L’Osservatore

Finalista nella 149° Edizione di Minuti Contati con il Team di Specularia come guest star, un racconto di Soraia Patrizi.

 
Non ricordo se qualcuno mi abbia mai visto.
Fin da quando ho memoria, sono sempre stata una creatura invisibile agli occhi altrui, eppure so di esistere.
Ogni giorno, per essere certa di non essere scomparsa, mi affaccio sul ponte osservando il mio riflesso sul fiume.
Tanto tempo addietro mi specchiavo sulla riva, ma dopo che un bambino attirò l’attenzione di tutti verso quel riflesso all’apparenza orfano, preferisco farlo lontano dalle persone.
Continuo a guardare il mio riflesso tra i tremolii dell’acqua. Vedo il mio viso, così simile a quello di una persona. Vedo i miei occhi, di cui non sono mai riuscita a cogliere il colore. E vedo il mio corpo, simile a quello di un umano, se non fosse per il fatto che nessuno riesce a vederlo.
Una barca passa sotto il ponte in quel momento, portandosi via il mio riflesso.
 
Trascorro il mio tempo camminando per la città, evito le vetrine per non correre il rischio che qualche persona noti il mio passaggio. Ho avuto un paio di incidenti in passato e non voglio ripetere l’esperienza.
Ma c’è un luogo che cerco di raggiungere almeno una volta al giorno.
Cammino lentamente: sulle strade con poche persone devo soppesare ogni passo per non fare troppo rumore sul marciapiede, ma mi rilasso di fronte al cancello del parco.
Mi fermo e tendo l’orecchio: sento lo schiamazzo dei giovani che giocano a pallone e sorrido. L’Osservatore oggi ci sarà di sicuro.
Entro a passo spedito: il parco è pieno di uccelli che mascherano i miei suoni con il loro cinguettare, così come il fiume in lontananza.
Posso finalmente rilassarmi e correre: finché non mi avvicino all’acqua, non ho nulla da temere.
Ci sono molte più persone di quanto mi aspettassi: ragazzini che giocano, gruppi di adulti che praticano ginnastica sull’erba, gruppetti di studenti universitari che si godono il pranzo, in lontananza sento l’abbaiare dei cani.
Ed è lì che lo trovo.

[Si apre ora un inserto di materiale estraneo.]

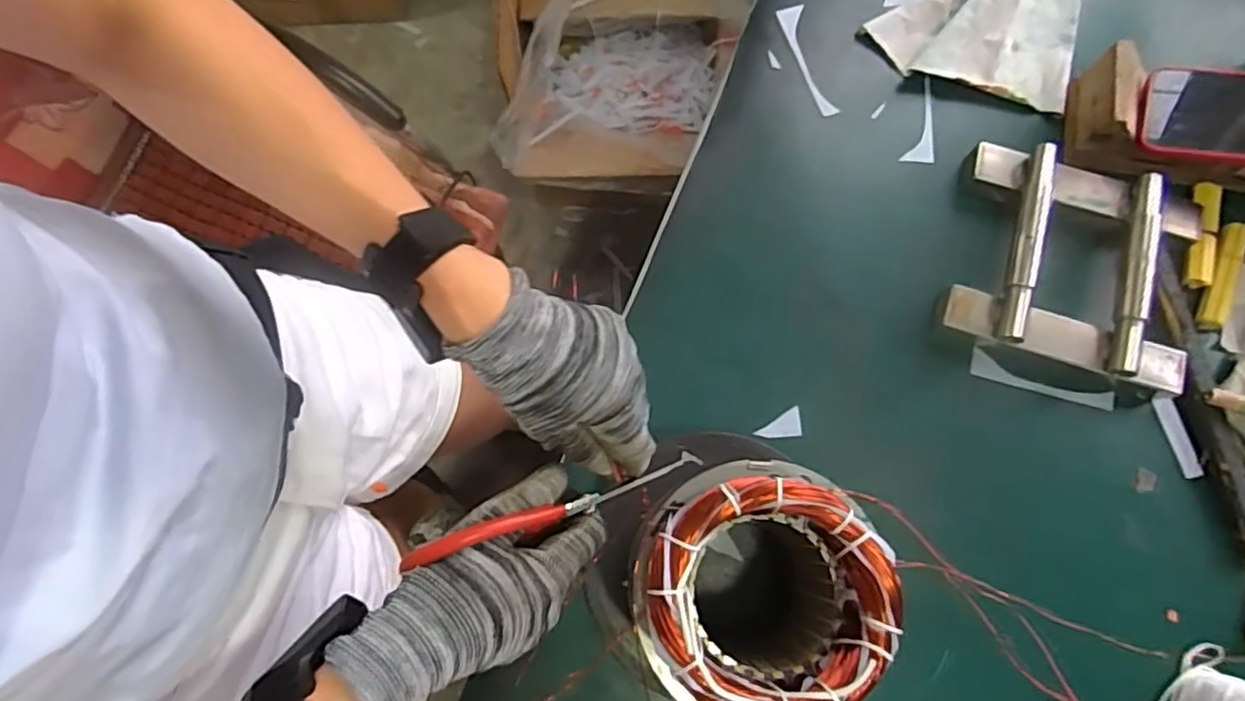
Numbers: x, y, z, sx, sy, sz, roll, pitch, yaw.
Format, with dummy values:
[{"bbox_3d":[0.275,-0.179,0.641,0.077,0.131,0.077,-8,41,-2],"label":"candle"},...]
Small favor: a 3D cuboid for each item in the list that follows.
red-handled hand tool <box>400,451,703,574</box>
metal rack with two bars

Seduto sempre sulla stessa panchina di fronte al fiume, ma non troppo vicino la riva.
Mi avvicino.
Oggi l’Osservatore si è vestito leggero: comprensibile, considerata la bella stagione ormai alle porte. Come sempre, ha la sua borsa a tracolla e, come sempre, osserva le persone. Ovviamente, non osserva me.
È passato un po’ di tempo dalla prima volta che l’ho incontrato. Non ho mai capito il perché di quello strano passatempo, ma ho pensato fosse una cosa curiosa e perciò iniziai a prestargli attenzione.

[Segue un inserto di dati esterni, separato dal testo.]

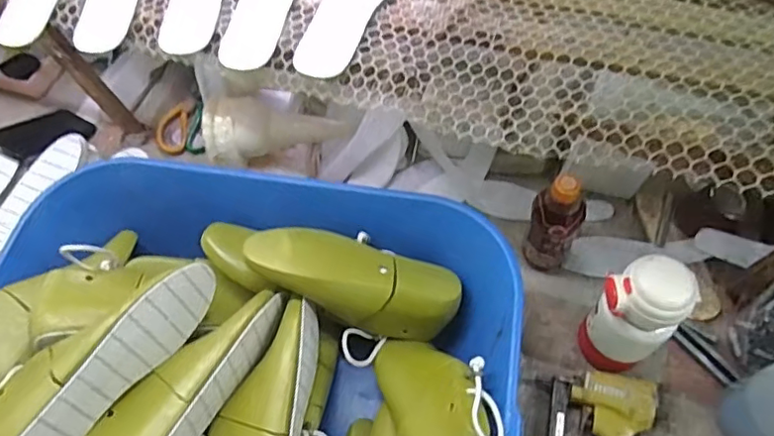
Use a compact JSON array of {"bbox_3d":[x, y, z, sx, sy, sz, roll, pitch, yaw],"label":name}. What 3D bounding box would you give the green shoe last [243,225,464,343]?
[{"bbox_3d":[-0.039,0.071,0.647,0.239,0.065,0.085,20,61,-10],"label":"green shoe last"}]

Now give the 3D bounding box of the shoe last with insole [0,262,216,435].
[{"bbox_3d":[-0.283,0.126,0.548,0.095,0.079,0.236,27,65,18],"label":"shoe last with insole"}]

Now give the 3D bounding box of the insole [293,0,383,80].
[{"bbox_3d":[-0.029,-0.240,0.602,0.078,0.004,0.227,16,62,12],"label":"insole"}]

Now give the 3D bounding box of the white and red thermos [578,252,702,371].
[{"bbox_3d":[0.266,0.115,0.632,0.075,0.197,0.080,-32,63,-14],"label":"white and red thermos"}]

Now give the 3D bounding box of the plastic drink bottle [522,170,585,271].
[{"bbox_3d":[0.210,0.009,0.713,0.063,0.193,0.057,26,65,17],"label":"plastic drink bottle"}]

E ogni giorno lo trovavo lì, in silenzio. Si sedeva, si metteva comodo e osservava le persone.
Alcune volte mi sono seduta accanto a lui per capire se ci fosse qualcos’altro sotto ma no, era l’unica cosa che faceva.
Rimaneva di norma per una mezz’oretta, per infine alzarsi e andarsene nello stesso silenzio con cui era arrivato.
Avevo iniziato a chiamarlo l’Osservatore per quella ragione ed era diventata mia abitudine venirlo a trovare ogni giorno.
Ben presto avevo scoperto che l’Osservatore non veniva nei giorni di pioggia e quando il parco era vuoto, perciò mi assicuravo sempre che ci fossero un po’ di persone prima di entrare.
Era l’unico modo per trovarlo.
L’Osservatore è per me una persona speciale, ma quello impiegai un po’ di tempo per capirlo.
Mi posiziono davanti a lui, avvicinandomi al suo viso. Ha gli occhi marroni, molto scuri, un po’ come il terriccio del parco, con qualche striatura nera come i raggi di un sole oscuro.
Ma è lì, in quei colori, che vedo il mio riflesso. E il riflesso negli occhi delle persone, per quanto il più piccolo e il più difficile da cogliere, è il migliore.
Il più ricco di anima. Il più ricco di umanità.
Il riflesso sulla superficie del fiume era distante e tremolante, ma questo è vicino e accogliente.
Sorrido. Quando mi osservo negli occhi di una persona, per un istante riesco a cogliere la verità della mia esistenza.